The disk mode control attempts to select the most energy efficient disk (acoustic AMM) mode for a given device's access patterns. The file placement controller includes a backend Network Attached Storage (NAS) server that manages the backend files and exports the managed files and directories via NFS. Application level files are split into smaller chunks, and each chunk is placed separately on a selected device. The selection of the most appropriate location for chunk placement is based on device and chunk ranking, calculated according to usage centric energy efficiency criteria for storage. The disks for chunk placement are selected among the top ranking devices as computed at a given point in time. Data consolidation and high device usage is achieved by giving high weight to the capacity energy efficiency metric. Consolidating the data into a small number of active devices allows to put unallocated disks in stand-by mode and thus saves energy. High device usage allows to leverage the disk access optimization and to select a proper acoustic mode. The SAMCEE main sub-components are:
a) The two controllers for file placement and acoustic mode selection
b) The FUSE file splitter and file level statistics collection module
A file splitter and file level statistics collection mechanism was designed and developed using the user space file system framework FUSE. This module defines a mount point (exportable by NFS), and every user file stored under this mount point is managed, split into chunks and monitored for its read/write IOPS and throughput. This mechanism and information are used by SAMCEE for file placement control.
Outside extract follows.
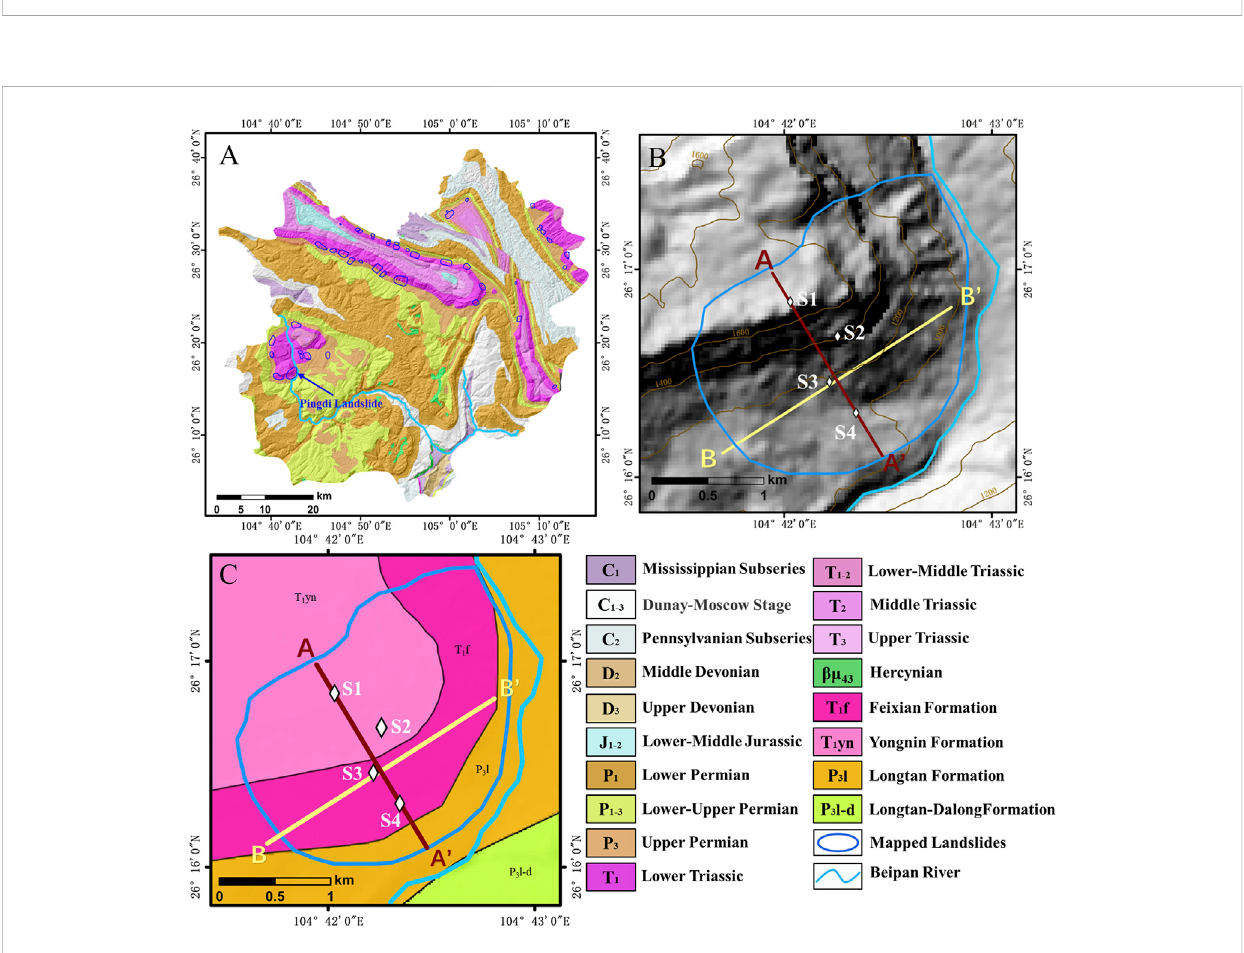
FIGURE 2 (A) Geological settings of the study area, with ascale of 1:250,000, where detected landslides are shown in blue circles. (B) Shaded relief map of the Pingdi landslide, labeled as No.39 in Figure 4D, where two pro fi les are shown as AA ’ and BB ’ , respectively, and four feature points are labelled. (C) Geological map of the Pingdi landslide with scale of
c) High level Application to file mapping agent module
The application to file mapping agent identifies and maps high level services and processes to storage file resources. It also sends to SAMCEE (via API calls or the EPKB database) annotations (high level indications) on application files, which may be used by SAMCEE in its file placement decision making and in aggregating power consumption for an application per its associated files .
d) Linux extension module
In order to obtain statistical data that is unavailable in current Linux OS versions, the Linux kernel was extended to collect the additional data items. Examples of the Linux patch code include extension of the Linux VFS layer to collect the portion of disk sequential accesses and the disk queue length, number of read/write I/Os per device and the average throughput.
The Linux patch writes the newly collected data to the standard diskstats pseudo-file, and this file is inspected and read by a special agent that manages the data. Information is collected for all Linux identified devices.
e) Python low level collection agent
In order to collect the data from a given set of devices (e.g., SATA disks) and communicate that information in a convenient manner, A Python perfAgent agent was designed and developed, which can be configured and accessed over a TCP socket in a convenient manner. Another agent – performanceService – persists the information into a mysql disk_perf table for further use.